En su primera década, la Hermandad del Cristo de las Batallas fue creciendo y consolidándose, saliendo ininterrumpidamente en procesión cada Miércoles Santo. Tras esos primeros diez años, el Cabildo Menor o Junta directiva propuso al Cabildo Mayor crear otra imagen del de Santísimo Cristo de las Batallas: la pequeña era poco visible en el conjunto de la procesión y la fragilidad de su material de barro corría riesgo de deterioro en los traslados. Se encargó la nueva escultura al imaginero y hermano cofrade, Plácido Martín San Pedro: una talla de madera de cuerpo entero, de 2,15 metros de altura, que representa a Cristo camino del Calvario, bendecida hace ahora seis décadas por el obispo Santos Moro Briz, el 8 de marzo de 1963, en la iglesia de San Pedro.  

Quedando la imagen expuesta al culto en esa iglesia, se mudó a ella la sede de la Hermandad. El Miércoles Santo de ese año la Procesión salió de San Pedro cambiando el recorrido tradicional, con la nueva talla del Santísimo Cristo de las Batallas en su paso adornado con flores rojas que resaltan como latidos en el negro de la sobria escena del desfile procesional. 

En 1987, la primitiva imagen del Cristo de las Batallas volvía a la Semana Santa abulense, para júbilo de tantos devotos, incorporándose ambas imágenes a la misma procesión. A partir de 1989, la pequeña pieza sale en solitario en la procesión de la Madrugada del Jueves Santo, saliendo de Mosén Rubí tras el heraldo de la enorme cruz de guía roja del escudo de la Hermandad, para recorrer el casco histórico de la ciudad y luego volver a su origen. La acompañan los cofrades de la Hermandad, una de las más numerosas de Ávila, vestidos con túnica y capirote negro, cíngulo de esparto y zapatos negros.
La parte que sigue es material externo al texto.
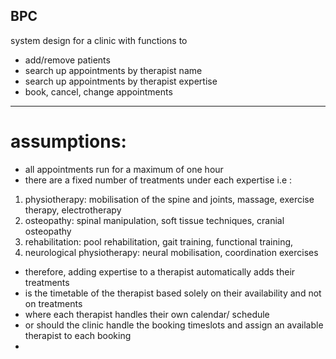 ## BPC 
system design for a clinic with functions to 
- add/remove patients
- search up appointments by therapist name
- search up appointments by therapist expertise
- book, cancel, change appointments

---
# assumptions:
- all appointments run for a maximum of one hour
- there are a fixed number of treatments under each expertise i.e :
1. physiotherapy: mobilisation of the spine and joints, massage, exercise therapy, electrotherapy
2. osteopathy: spinal manipulation, soft tissue techniques, cranial osteopathy
3. rehabilitation: pool rehabilitation, gait training, functional training,
4. neurological physiotherapy: neural mobilisation, coordination exercises

- therefore, adding expertise to a therapist automatically adds their treatments
- is the timetable of the therapist based solely on their availability and not on treatments
- where each therapist handles their own calendar/ schedule
- or should the clinic handle the booking timeslots and assign an available therapist to each booking
-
Las varas de los anderos del Cristo de las Batallas repican rítmicamente como si quisieran horadar la médula de la ciudad milenaria. No en vano el escudo de Ávila, con el rey niño asomando del ábside de la catedral, se muestra en el mismo centro de la cruz emblema de la Hermandad de cuya constitución se han cumplido no hace mucho 70 años, efemérides que honró Felipe VI aceptando el nombramiento de Hermano Mayor de Honor.

Fría la noche y gélido el adoquinado para los pies descalzos de algunos penitentes, pero ardiente, como el fuego de las teas encendidas que llevan los cofrades, el corazón en carne viva, acelerado por el lamento del cornetín y del tambor destemplado que llaman a convertirse, y el crujir doliente del suelo al rozarse con el arrastre de grandiosas cruces, como las que se clavaron en el Gólgota, en un silencio de sinceridad desnuda que se diría atronador. Rojas cruces sobre el negro pecho de los penitentes, sangre del Salvador vertida por todos. Un año más añadiéndose a un ritual centenario. Es el Cristo de las Batallas, de esas que las interiores son siempre las más poderosas.